▶ _PROBLEMS AND TASKS_
a) Answer these questions from the forum thread on horse coat colors, one answer per line:
(i) How old is the first horse?
(ii) What color does NdAppy think the first horse has more tones of?
(iii) Which poster says the second horse doesn't look sooty?
b) For each statement, decide whether the forum thread on horse coat colors supports it. Answer yes or no and quote the words that decide it.
(i) faye thinks the second horse looks sooty.
(ii) The second horse is 3 years old.
(iii) heartprints62 disagrees that the first horse is a sooty buckskin.
c) Summarize the forum thread on horse coat colors in two sentences.

▶ _TEXT UNDER STUDY_
-- -- --

So the shade of bay, would determine the shade of buckskin, so the one is maybe more red.
They are beautiful horses... Susan


----------



## faye (Oct 13, 2010)

The first horse looks sooty to me! how old is she?

The secons one doesnt look sooty.


----------



## Plains Drifter (Aug 4, 2009)

First horse is a 2 yr old. Second is a 3 yr old.


----------



## wildmustango (Jul 7, 2011)

One mare of mine looks like the first horse, she`s a sooty buckskin, too,.... I guess.....


----------



## NdAppy (Apr 8, 2009)

Actually the first horse has more tones of a brownskin and not a buckskin in my opinion.


----------



## heartprints62 (Feb 27, 2010)

I say sooty buckskin too. What a beautiful girl! She has such big, soft eyes, love her face!


----------



## lblagden (Apr 12, 2011)

ND, what is a brownskin? Brown + cream?

-- -- --

▶ _GIVEN ENTRIES_
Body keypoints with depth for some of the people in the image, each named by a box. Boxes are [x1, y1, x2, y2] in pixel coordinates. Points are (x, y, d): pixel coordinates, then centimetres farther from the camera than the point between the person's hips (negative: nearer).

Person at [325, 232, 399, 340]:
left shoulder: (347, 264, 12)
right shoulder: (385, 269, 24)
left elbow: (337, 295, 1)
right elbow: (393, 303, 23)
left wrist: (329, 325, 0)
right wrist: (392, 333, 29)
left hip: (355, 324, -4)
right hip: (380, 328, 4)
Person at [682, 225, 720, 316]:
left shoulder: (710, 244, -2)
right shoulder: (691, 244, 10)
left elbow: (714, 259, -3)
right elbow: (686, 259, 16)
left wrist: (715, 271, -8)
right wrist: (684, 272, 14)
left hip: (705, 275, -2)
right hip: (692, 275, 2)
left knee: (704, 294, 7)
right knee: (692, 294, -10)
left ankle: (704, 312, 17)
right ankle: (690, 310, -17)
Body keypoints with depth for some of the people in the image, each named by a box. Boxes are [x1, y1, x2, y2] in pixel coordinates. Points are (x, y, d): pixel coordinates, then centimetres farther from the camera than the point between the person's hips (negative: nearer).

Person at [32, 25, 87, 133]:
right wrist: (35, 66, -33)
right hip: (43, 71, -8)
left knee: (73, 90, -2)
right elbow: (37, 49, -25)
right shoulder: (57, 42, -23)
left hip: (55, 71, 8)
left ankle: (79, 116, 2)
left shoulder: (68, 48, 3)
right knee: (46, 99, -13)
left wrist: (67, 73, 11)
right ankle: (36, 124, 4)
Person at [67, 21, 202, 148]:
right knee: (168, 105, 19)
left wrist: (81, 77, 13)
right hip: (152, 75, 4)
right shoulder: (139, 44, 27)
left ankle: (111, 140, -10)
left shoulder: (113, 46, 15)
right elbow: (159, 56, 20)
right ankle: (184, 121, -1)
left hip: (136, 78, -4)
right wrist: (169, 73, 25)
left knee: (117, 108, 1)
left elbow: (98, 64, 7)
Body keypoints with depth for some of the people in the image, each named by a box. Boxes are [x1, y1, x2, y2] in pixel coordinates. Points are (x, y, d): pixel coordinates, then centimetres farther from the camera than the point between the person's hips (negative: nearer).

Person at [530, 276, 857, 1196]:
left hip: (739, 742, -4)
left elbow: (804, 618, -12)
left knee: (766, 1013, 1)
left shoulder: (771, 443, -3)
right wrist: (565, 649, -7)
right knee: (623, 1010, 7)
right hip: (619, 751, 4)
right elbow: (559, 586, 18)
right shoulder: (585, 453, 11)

-- -- --

▶ _ANSWERS PER TASK_
a)
(i) 2 years old
(ii) Brownskin
(iii) faye

b)
(i) No: "The secons one doesnt look sooty."
(ii) Yes: "Second is a 3 yr old."
(iii) No: "I say sooty buckskin too."

c) Posters discuss the coat colors of two horses, and some call the first horse, a 2-year-old, a sooty buckskin, while NdAppy sees more tones of a brownskin. faye says the second horse, a 3-year-old, doesn't look sooty, and lblagden asks what a brownskin is.